Stocks Are Shrugging Off Bank Woes With Help From Hedge Funds

A question has arisen amid all the bank failures. How, with the bond market enduring its worst spasm of volatility in almost four decades, have benchmark-level stocks managed to glide along, oases of calm?

Part of the answer, as is often the case, is positioning.

Since the day before SVB Financial Group’s big share plunge, the S&P 500 is down only 1% despite a crash in regional lenders that has wiped out almost a quarter of the industry’s share value. The Nasdaq 100 has climbed almost 3% over the stretch, extending its year-to-date advance to 15%.

It’s a vivid example of resilience, particularly next to what’s occurred in Treasuries. While hopes for a pause in the Federal Reserve’s tightening campaign are also at play, big money mangers in equities have been on guard for the worst since before the financial fireworks erupted, cutting stock exposure while loading up on protection via cash and options hedging.

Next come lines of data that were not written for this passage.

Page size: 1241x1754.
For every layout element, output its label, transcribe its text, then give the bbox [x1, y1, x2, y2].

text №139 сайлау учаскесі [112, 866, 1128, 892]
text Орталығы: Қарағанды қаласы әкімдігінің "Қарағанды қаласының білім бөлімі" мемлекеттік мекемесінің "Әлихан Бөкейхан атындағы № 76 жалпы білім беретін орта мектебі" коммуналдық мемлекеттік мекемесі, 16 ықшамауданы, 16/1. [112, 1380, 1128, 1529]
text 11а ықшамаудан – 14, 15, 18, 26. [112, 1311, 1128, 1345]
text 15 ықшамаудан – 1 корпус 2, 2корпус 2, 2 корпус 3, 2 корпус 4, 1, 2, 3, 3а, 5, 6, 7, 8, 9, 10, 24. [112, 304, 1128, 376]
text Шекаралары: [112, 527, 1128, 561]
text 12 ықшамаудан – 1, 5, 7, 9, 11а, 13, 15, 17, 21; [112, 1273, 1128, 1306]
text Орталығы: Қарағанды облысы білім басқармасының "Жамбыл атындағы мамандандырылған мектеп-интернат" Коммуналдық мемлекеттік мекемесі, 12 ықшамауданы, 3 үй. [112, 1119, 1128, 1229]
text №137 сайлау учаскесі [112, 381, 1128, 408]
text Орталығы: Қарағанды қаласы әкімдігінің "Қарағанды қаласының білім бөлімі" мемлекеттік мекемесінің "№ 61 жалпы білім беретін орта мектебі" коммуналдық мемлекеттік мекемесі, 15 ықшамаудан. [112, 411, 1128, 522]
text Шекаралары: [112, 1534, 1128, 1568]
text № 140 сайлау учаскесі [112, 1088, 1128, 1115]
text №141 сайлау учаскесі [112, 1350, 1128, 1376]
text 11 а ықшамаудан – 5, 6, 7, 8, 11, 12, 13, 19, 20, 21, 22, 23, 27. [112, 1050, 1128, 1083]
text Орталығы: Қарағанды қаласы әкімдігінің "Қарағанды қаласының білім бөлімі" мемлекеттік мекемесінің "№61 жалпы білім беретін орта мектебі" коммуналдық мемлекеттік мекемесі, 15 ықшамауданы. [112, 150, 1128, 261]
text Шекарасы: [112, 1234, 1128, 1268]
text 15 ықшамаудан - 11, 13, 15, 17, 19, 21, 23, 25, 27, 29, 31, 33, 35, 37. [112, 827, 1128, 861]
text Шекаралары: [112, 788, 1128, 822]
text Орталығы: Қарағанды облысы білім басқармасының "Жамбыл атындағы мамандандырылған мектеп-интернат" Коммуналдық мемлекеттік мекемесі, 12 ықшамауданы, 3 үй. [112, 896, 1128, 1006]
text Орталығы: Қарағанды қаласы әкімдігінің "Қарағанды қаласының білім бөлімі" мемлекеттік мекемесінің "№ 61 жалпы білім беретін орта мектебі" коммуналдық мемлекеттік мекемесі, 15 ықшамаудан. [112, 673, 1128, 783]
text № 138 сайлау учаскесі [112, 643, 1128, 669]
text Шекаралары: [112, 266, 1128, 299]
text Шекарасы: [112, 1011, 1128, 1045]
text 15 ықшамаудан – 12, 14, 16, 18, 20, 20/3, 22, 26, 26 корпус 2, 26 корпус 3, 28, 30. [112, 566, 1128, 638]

Net money flows for US stocks by hedge funds tracked by JPMorgan Chase & Co. have been turning negative since last August, according to the firm’s prime brokerage unit. Including other regions, net leverage among equity long-short funds now sits in the 6th percentile of its range since 2017 — a clear sign of risk aversion.

According to market-wide regulatory filings compiled by Goldman Sachs Group Inc., hedge fund holdings in banks stood 343 basis points below what would be indicated by a benchmark index at the start of 2023.